▶ Aim of the exercise: Every word of the data must be reproduced in your reply exactly.

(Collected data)
──────

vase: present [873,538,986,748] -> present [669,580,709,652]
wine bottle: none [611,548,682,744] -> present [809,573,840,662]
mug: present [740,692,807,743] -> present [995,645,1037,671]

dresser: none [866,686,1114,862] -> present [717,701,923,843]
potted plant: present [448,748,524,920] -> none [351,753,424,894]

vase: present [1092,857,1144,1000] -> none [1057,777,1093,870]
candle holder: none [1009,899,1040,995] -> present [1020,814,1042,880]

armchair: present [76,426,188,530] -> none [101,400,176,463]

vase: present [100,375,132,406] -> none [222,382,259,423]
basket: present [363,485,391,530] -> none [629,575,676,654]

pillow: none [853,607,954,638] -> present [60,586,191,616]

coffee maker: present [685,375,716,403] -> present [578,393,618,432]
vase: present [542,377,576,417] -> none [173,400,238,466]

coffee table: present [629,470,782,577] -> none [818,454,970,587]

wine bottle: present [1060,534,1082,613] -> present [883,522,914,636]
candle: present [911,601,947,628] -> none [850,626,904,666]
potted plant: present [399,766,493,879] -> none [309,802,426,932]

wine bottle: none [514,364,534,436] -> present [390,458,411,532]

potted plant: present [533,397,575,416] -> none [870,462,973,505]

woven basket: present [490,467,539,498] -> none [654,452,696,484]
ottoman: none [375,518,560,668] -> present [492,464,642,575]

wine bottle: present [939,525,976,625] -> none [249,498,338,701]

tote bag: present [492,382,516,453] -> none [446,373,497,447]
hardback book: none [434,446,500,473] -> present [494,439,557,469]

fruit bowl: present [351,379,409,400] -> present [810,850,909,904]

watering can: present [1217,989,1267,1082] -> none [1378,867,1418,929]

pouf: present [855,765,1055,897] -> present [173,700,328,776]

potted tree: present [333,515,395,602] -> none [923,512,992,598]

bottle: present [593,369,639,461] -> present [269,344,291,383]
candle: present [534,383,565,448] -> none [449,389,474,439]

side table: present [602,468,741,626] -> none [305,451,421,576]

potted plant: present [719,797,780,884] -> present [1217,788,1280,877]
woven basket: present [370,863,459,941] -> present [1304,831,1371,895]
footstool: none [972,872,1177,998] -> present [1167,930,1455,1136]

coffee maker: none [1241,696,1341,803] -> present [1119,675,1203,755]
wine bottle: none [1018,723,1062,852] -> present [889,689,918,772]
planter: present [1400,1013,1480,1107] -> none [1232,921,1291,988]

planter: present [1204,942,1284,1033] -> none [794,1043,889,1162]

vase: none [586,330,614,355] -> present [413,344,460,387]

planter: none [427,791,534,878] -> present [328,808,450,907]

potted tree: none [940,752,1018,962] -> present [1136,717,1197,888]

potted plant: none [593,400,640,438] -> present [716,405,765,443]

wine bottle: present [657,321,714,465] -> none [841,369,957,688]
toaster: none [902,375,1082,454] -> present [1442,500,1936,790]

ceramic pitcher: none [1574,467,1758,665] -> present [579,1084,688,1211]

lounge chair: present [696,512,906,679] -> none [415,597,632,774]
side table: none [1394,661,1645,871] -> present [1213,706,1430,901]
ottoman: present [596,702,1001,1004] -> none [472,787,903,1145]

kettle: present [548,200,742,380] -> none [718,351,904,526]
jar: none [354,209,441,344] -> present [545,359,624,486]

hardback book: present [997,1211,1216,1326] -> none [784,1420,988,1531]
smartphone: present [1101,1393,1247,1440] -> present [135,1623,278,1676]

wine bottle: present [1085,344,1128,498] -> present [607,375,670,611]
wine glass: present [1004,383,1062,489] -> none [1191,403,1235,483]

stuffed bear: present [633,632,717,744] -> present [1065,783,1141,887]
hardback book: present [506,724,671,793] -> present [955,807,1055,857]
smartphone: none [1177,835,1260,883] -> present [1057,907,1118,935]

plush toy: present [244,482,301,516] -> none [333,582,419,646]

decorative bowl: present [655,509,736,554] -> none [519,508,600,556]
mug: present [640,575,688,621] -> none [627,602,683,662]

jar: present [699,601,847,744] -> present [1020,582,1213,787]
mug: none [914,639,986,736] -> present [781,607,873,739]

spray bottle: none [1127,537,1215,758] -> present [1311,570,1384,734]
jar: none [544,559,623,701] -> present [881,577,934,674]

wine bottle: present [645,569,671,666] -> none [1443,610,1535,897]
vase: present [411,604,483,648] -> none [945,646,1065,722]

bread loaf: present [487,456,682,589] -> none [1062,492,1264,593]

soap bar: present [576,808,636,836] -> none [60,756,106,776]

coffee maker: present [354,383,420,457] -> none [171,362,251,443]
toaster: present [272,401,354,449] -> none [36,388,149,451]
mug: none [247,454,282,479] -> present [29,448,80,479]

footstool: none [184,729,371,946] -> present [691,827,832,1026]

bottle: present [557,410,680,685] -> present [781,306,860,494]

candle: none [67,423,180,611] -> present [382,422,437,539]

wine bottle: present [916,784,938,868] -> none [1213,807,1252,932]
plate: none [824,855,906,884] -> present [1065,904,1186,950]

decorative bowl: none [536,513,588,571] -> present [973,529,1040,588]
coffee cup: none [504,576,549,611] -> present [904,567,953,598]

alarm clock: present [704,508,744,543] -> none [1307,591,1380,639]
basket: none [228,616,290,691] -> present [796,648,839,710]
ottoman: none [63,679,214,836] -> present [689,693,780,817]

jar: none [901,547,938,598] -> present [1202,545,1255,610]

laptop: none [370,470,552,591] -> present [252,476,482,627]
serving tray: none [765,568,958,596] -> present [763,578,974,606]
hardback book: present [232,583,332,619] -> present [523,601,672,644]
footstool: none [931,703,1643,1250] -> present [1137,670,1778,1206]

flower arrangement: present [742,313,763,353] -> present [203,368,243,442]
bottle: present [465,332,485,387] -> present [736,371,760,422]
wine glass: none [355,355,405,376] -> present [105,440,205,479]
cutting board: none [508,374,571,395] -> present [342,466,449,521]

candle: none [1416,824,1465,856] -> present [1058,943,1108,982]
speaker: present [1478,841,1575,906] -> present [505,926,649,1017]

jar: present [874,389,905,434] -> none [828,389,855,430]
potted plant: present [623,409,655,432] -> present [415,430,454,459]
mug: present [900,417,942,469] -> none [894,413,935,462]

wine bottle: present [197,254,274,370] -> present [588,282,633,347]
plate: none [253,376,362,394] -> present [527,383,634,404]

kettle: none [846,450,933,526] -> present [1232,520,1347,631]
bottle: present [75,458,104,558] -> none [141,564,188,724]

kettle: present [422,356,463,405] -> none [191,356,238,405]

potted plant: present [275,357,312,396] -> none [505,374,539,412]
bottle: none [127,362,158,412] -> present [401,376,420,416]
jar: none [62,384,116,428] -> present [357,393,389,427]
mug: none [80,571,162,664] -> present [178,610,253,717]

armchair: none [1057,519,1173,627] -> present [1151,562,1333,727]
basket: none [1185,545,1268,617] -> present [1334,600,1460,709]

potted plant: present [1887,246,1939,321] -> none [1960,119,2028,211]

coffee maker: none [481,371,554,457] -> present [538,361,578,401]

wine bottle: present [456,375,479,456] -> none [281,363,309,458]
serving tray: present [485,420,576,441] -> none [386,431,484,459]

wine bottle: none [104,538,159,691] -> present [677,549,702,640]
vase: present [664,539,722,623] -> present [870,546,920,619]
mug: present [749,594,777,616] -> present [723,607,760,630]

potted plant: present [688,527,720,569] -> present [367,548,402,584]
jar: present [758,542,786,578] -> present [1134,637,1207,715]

──────

▶ Expected output:
vase: present [873,538,986,748] -> present [669,580,709,652]
wine bottle: none [611,548,682,744] -> present [809,573,840,662]
mug: present [740,692,807,743] -> present [995,645,1037,671]

dresser: none [866,686,1114,862] -> present [717,701,923,843]
potted plant: present [448,748,524,920] -> none [351,753,424,894]

vase: present [1092,857,1144,1000] -> none [1057,777,1093,870]
candle holder: none [1009,899,1040,995] -> present [1020,814,1042,880]

armchair: present [76,426,188,530] -> none [101,400,176,463]

vase: present [100,375,132,406] -> none [222,382,259,423]
basket: present [363,485,391,530] -> none [629,575,676,654]

pillow: none [853,607,954,638] -> present [60,586,191,616]

coffee maker: present [685,375,716,403] -> present [578,393,618,432]
vase: present [542,377,576,417] -> none [173,400,238,466]

coffee table: present [629,470,782,577] -> none [818,454,970,587]

wine bottle: present [1060,534,1082,613] -> present [883,522,914,636]
candle: present [911,601,947,628] -> none [850,626,904,666]
potted plant: present [399,766,493,879] -> none [309,802,426,932]

wine bottle: none [514,364,534,436] -> present [390,458,411,532]

potted plant: present [533,397,575,416] -> none [870,462,973,505]

woven basket: present [490,467,539,498] -> none [654,452,696,484]
ottoman: none [375,518,560,668] -> present [492,464,642,575]

wine bottle: present [939,525,976,625] -> none [249,498,338,701]

tote bag: present [492,382,516,453] -> none [446,373,497,447]
hardback book: none [434,446,500,473] -> present [494,439,557,469]

fruit bowl: present [351,379,409,400] -> present [810,850,909,904]

watering can: present [1217,989,1267,1082] -> none [1378,867,1418,929]

pouf: present [855,765,1055,897] -> present [173,700,328,776]

potted tree: present [333,515,395,602] -> none [923,512,992,598]

bottle: present [593,369,639,461] -> present [269,344,291,383]
candle: present [534,383,565,448] -> none [449,389,474,439]

side table: present [602,468,741,626] -> none [305,451,421,576]

potted plant: present [719,797,780,884] -> present [1217,788,1280,877]
woven basket: present [370,863,459,941] -> present [1304,831,1371,895]
footstool: none [972,872,1177,998] -> present [1167,930,1455,1136]

coffee maker: none [1241,696,1341,803] -> present [1119,675,1203,755]
wine bottle: none [1018,723,1062,852] -> present [889,689,918,772]
planter: present [1400,1013,1480,1107] -> none [1232,921,1291,988]

planter: present [1204,942,1284,1033] -> none [794,1043,889,1162]

vase: none [586,330,614,355] -> present [413,344,460,387]

planter: none [427,791,534,878] -> present [328,808,450,907]

potted tree: none [940,752,1018,962] -> present [1136,717,1197,888]

potted plant: none [593,400,640,438] -> present [716,405,765,443]

wine bottle: present [657,321,714,465] -> none [841,369,957,688]
toaster: none [902,375,1082,454] -> present [1442,500,1936,790]

ceramic pitcher: none [1574,467,1758,665] -> present [579,1084,688,1211]

lounge chair: present [696,512,906,679] -> none [415,597,632,774]
side table: none [1394,661,1645,871] -> present [1213,706,1430,901]
ottoman: present [596,702,1001,1004] -> none [472,787,903,1145]

kettle: present [548,200,742,380] -> none [718,351,904,526]
jar: none [354,209,441,344] -> present [545,359,624,486]

hardback book: present [997,1211,1216,1326] -> none [784,1420,988,1531]
smartphone: present [1101,1393,1247,1440] -> present [135,1623,278,1676]

wine bottle: present [1085,344,1128,498] -> present [607,375,670,611]
wine glass: present [1004,383,1062,489] -> none [1191,403,1235,483]

stuffed bear: present [633,632,717,744] -> present [1065,783,1141,887]
hardback book: present [506,724,671,793] -> present [955,807,1055,857]
smartphone: none [1177,835,1260,883] -> present [1057,907,1118,935]

plush toy: present [244,482,301,516] -> none [333,582,419,646]

decorative bowl: present [655,509,736,554] -> none [519,508,600,556]
mug: present [640,575,688,621] -> none [627,602,683,662]

jar: present [699,601,847,744] -> present [1020,582,1213,787]
mug: none [914,639,986,736] -> present [781,607,873,739]

spray bottle: none [1127,537,1215,758] -> present [1311,570,1384,734]
jar: none [544,559,623,701] -> present [881,577,934,674]

wine bottle: present [645,569,671,666] -> none [1443,610,1535,897]
vase: present [411,604,483,648] -> none [945,646,1065,722]

bread loaf: present [487,456,682,589] -> none [1062,492,1264,593]

soap bar: present [576,808,636,836] -> none [60,756,106,776]

coffee maker: present [354,383,420,457] -> none [171,362,251,443]
toaster: present [272,401,354,449] -> none [36,388,149,451]
mug: none [247,454,282,479] -> present [29,448,80,479]

footstool: none [184,729,371,946] -> present [691,827,832,1026]

bottle: present [557,410,680,685] -> present [781,306,860,494]

candle: none [67,423,180,611] -> present [382,422,437,539]

wine bottle: present [916,784,938,868] -> none [1213,807,1252,932]
plate: none [824,855,906,884] -> present [1065,904,1186,950]

decorative bowl: none [536,513,588,571] -> present [973,529,1040,588]
coffee cup: none [504,576,549,611] -> present [904,567,953,598]

alarm clock: present [704,508,744,543] -> none [1307,591,1380,639]
basket: none [228,616,290,691] -> present [796,648,839,710]
ottoman: none [63,679,214,836] -> present [689,693,780,817]

jar: none [901,547,938,598] -> present [1202,545,1255,610]

laptop: none [370,470,552,591] -> present [252,476,482,627]
serving tray: none [765,568,958,596] -> present [763,578,974,606]
hardback book: present [232,583,332,619] -> present [523,601,672,644]
footstool: none [931,703,1643,1250] -> present [1137,670,1778,1206]

flower arrangement: present [742,313,763,353] -> present [203,368,243,442]
bottle: present [465,332,485,387] -> present [736,371,760,422]
wine glass: none [355,355,405,376] -> present [105,440,205,479]
cutting board: none [508,374,571,395] -> present [342,466,449,521]

candle: none [1416,824,1465,856] -> present [1058,943,1108,982]
speaker: present [1478,841,1575,906] -> present [505,926,649,1017]

jar: present [874,389,905,434] -> none [828,389,855,430]
potted plant: present [623,409,655,432] -> present [415,430,454,459]
mug: present [900,417,942,469] -> none [894,413,935,462]

wine bottle: present [197,254,274,370] -> present [588,282,633,347]
plate: none [253,376,362,394] -> present [527,383,634,404]

kettle: none [846,450,933,526] -> present [1232,520,1347,631]
bottle: present [75,458,104,558] -> none [141,564,188,724]

kettle: present [422,356,463,405] -> none [191,356,238,405]

potted plant: present [275,357,312,396] -> none [505,374,539,412]
bottle: none [127,362,158,412] -> present [401,376,420,416]
jar: none [62,384,116,428] -> present [357,393,389,427]
mug: none [80,571,162,664] -> present [178,610,253,717]

armchair: none [1057,519,1173,627] -> present [1151,562,1333,727]
basket: none [1185,545,1268,617] -> present [1334,600,1460,709]

potted plant: present [1887,246,1939,321] -> none [1960,119,2028,211]

coffee maker: none [481,371,554,457] -> present [538,361,578,401]

wine bottle: present [456,375,479,456] -> none [281,363,309,458]
serving tray: present [485,420,576,441] -> none [386,431,484,459]

wine bottle: none [104,538,159,691] -> present [677,549,702,640]
vase: present [664,539,722,623] -> present [870,546,920,619]
mug: present [749,594,777,616] -> present [723,607,760,630]

potted plant: present [688,527,720,569] -> present [367,548,402,584]
jar: present [758,542,786,578] -> present [1134,637,1207,715]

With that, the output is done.